Transcribed page contents:
· · · · ·

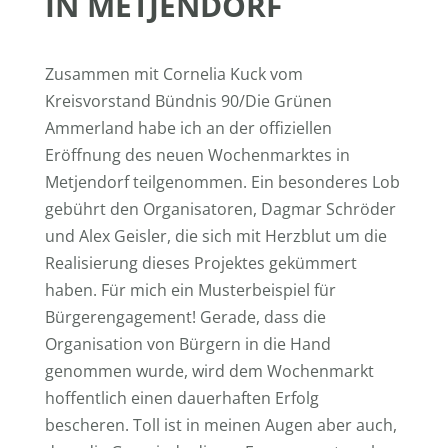
IN METJENDORF
Zusammen mit Cornelia Kuck vom
Kreisvorstand Bündnis 90/Die Grünen
Ammerland habe ich an der offiziellen
Eröffnung des neuen Wochenmarktes in
Metjendorf teilgenommen. Ein besonderes Lob
gebührt den Organisatoren, Dagmar Schröder
und Alex Geisler, die sich mit Herzblut um die
Realisierung dieses Projektes gekümmert
haben. Für mich ein Musterbeispiel für
Bürgerengagement! Gerade, dass die
Organisation von Bürgern in die Hand
genommen wurde, wird dem Wochenmarkt
hoffentlich einen dauerhaften Erfolg
bescheren. Toll ist in meinen Augen aber auch,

· · · · ·

• **Problem statement**:
Copy from the line with "haben. Für mich ein Musterbeispiel für" to the final line of the records, inclusive, and add nothing else.

• **Answer**:
haben. Für mich ein Musterbeispiel für
Bürgerengagement! Gerade, dass die
Organisation von Bürgern in die Hand
genommen wurde, wird dem Wochenmarkt
hoffentlich einen dauerhaften Erfolg
bescheren. Toll ist in meinen Augen aber auch,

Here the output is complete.